▶ PROBLEM
Copy the lines word for word, beginning with the first line and stopping after the line that contains "the bus are silent and".

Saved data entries
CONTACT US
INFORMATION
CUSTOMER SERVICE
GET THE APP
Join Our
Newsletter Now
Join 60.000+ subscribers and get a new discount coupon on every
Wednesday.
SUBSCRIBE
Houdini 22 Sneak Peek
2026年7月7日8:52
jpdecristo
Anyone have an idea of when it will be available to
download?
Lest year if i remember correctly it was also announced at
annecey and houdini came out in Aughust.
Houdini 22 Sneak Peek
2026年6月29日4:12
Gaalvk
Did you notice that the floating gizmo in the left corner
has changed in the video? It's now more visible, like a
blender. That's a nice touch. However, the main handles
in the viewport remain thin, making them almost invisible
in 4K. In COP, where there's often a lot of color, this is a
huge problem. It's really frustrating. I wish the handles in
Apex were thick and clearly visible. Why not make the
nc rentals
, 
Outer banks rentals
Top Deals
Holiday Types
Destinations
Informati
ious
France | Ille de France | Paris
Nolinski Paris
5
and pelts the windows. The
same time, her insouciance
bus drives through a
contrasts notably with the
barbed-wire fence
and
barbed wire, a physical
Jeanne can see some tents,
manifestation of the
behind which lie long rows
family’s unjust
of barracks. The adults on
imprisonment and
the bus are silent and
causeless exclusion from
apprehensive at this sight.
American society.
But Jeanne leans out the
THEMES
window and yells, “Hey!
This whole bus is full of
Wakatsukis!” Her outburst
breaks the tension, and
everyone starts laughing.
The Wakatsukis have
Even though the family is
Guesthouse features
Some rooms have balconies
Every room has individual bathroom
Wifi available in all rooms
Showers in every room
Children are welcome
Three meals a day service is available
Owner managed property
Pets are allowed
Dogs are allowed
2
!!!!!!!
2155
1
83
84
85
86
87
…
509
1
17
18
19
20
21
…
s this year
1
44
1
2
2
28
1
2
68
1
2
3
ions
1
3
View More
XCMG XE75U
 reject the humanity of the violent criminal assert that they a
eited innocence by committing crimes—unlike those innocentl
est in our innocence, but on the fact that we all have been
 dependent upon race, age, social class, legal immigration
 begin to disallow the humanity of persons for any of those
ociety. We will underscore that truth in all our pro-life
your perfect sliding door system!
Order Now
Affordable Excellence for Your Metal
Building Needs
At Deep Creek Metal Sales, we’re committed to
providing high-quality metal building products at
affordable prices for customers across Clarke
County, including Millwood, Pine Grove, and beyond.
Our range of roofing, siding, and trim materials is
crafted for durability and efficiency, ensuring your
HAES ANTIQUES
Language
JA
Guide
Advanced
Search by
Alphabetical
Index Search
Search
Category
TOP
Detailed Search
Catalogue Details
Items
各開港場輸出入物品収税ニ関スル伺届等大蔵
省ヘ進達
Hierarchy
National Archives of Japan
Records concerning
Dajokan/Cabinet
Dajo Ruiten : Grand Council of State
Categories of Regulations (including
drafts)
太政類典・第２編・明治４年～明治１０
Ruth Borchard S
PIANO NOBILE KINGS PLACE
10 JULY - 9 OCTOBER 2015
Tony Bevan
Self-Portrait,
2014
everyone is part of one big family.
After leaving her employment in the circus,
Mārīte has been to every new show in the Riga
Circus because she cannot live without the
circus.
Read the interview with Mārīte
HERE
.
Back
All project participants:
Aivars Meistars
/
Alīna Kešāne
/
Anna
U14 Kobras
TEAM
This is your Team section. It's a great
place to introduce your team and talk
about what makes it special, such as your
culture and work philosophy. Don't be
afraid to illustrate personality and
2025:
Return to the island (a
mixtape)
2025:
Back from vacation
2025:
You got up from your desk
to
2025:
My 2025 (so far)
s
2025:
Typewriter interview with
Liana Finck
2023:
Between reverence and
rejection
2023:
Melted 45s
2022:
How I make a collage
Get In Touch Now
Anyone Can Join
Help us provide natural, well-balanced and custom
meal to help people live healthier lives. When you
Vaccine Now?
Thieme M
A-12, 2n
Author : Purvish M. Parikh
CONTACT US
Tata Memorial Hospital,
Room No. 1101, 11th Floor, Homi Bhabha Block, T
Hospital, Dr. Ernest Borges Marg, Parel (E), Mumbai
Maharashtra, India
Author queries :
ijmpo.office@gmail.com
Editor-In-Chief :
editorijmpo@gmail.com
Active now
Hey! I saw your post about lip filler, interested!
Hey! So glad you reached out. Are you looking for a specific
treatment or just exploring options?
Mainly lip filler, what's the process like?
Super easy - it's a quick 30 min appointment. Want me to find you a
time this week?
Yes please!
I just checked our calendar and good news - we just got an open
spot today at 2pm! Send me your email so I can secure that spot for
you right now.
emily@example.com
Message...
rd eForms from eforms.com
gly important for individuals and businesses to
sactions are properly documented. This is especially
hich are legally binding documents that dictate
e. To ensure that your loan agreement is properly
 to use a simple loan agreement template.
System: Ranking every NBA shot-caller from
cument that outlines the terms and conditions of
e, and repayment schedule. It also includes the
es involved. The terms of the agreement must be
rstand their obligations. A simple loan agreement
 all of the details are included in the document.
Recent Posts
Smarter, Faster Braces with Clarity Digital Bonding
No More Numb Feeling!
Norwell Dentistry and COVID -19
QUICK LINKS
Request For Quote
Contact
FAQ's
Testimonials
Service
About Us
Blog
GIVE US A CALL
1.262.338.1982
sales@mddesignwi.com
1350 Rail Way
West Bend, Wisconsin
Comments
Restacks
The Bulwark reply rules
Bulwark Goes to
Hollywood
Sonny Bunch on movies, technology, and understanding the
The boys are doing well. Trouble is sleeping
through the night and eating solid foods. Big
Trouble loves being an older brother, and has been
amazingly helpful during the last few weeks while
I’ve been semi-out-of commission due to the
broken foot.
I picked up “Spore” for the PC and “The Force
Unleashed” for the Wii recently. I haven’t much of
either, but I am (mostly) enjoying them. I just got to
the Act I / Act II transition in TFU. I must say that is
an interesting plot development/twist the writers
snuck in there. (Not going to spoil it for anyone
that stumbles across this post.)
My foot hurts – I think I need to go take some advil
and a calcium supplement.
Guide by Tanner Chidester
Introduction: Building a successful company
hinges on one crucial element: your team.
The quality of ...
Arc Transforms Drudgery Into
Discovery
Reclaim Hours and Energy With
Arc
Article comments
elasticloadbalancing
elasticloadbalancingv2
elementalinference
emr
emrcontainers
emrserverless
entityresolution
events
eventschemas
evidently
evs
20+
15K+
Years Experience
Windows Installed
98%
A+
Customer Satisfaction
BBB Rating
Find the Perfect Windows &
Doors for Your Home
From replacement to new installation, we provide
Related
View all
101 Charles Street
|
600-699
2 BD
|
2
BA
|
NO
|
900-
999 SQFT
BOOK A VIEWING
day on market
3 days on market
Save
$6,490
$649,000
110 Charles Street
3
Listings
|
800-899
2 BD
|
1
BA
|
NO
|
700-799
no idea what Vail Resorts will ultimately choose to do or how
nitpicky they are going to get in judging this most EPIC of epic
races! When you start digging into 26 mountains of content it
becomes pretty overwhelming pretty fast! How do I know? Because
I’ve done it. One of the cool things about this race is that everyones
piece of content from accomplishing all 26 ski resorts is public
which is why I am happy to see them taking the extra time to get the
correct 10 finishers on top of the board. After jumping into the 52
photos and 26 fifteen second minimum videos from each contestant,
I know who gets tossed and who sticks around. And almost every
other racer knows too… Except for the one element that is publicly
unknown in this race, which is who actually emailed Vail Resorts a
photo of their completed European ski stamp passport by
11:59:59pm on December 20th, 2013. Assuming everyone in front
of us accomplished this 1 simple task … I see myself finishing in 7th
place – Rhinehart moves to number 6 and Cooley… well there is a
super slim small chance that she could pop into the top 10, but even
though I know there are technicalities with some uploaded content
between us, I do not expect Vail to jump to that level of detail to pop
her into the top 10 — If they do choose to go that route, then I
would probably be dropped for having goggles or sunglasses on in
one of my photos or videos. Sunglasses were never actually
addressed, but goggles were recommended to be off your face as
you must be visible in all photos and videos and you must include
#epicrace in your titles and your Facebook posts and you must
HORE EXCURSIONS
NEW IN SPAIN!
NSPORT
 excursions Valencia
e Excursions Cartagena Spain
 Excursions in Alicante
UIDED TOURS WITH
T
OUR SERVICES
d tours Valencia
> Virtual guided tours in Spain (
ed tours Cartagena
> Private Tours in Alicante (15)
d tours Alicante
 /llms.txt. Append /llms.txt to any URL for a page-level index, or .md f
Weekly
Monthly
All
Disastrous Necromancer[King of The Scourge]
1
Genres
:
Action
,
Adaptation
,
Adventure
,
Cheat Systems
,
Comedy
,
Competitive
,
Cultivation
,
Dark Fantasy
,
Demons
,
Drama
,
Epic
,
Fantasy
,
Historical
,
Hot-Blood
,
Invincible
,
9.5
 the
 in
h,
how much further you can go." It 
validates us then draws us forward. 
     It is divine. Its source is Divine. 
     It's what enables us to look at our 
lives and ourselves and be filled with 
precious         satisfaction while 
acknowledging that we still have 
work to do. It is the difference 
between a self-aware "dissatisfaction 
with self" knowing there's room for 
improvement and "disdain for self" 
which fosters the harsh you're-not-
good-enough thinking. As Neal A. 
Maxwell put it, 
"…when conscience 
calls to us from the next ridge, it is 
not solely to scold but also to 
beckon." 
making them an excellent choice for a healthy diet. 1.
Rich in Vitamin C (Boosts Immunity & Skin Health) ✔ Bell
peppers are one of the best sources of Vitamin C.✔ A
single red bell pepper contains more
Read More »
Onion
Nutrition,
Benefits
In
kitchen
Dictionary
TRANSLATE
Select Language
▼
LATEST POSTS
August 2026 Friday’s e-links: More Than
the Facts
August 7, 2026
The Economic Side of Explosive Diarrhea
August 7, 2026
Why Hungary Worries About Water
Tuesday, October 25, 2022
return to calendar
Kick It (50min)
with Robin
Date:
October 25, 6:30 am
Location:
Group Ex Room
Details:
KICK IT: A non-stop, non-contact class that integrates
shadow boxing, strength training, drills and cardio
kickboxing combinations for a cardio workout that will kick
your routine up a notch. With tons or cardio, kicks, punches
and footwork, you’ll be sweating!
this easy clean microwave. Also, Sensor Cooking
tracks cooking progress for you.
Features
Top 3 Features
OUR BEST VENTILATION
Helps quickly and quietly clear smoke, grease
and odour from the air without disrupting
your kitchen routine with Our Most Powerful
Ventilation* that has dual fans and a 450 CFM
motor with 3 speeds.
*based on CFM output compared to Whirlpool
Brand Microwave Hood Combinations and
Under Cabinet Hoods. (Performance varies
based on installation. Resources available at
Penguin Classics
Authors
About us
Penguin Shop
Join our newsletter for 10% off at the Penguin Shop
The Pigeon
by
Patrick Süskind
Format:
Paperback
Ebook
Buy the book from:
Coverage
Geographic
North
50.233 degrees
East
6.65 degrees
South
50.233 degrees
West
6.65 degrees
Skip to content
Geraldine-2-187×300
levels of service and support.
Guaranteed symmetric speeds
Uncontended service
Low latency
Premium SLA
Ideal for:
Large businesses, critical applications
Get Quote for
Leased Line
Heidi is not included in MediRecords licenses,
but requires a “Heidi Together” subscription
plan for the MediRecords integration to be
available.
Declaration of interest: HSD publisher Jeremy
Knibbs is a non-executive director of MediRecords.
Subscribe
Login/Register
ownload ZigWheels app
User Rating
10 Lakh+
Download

▶ REPLY TO THE EXERCISE
CONTACT US
INFORMATION
CUSTOMER SERVICE
GET THE APP
Join Our
Newsletter Now
Join 60.000+ subscribers and get a new discount coupon on every
Wednesday.
SUBSCRIBE
Houdini 22 Sneak Peek
2026年7月7日8:52
jpdecristo
Anyone have an idea of when it will be available to
download?
Lest year if i remember correctly it was also announced at
annecey and houdini came out in Aughust.
Houdini 22 Sneak Peek
2026年6月29日4:12
Gaalvk
Did you notice that the floating gizmo in the left corner
has changed in the video? It's now more visible, like a
blender. That's a nice touch. However, the main handles
in the viewport remain thin, making them almost invisible
in 4K. In COP, where there's often a lot of color, this is a
huge problem. It's really frustrating. I wish the handles in
Apex were thick and clearly visible. Why not make the
nc rentals
, 
Outer banks rentals
Top Deals
Holiday Types
Destinations
Informati
ious
France | Ille de France | Paris
Nolinski Paris
5
and pelts the windows. The
same time, her insouciance
bus drives through a
contrasts notably with the
barbed-wire fence
and
barbed wire, a physical
Jeanne can see some tents,
manifestation of the
behind which lie long rows
family’s unjust
of barracks. The adults on
imprisonment and
the bus are silent and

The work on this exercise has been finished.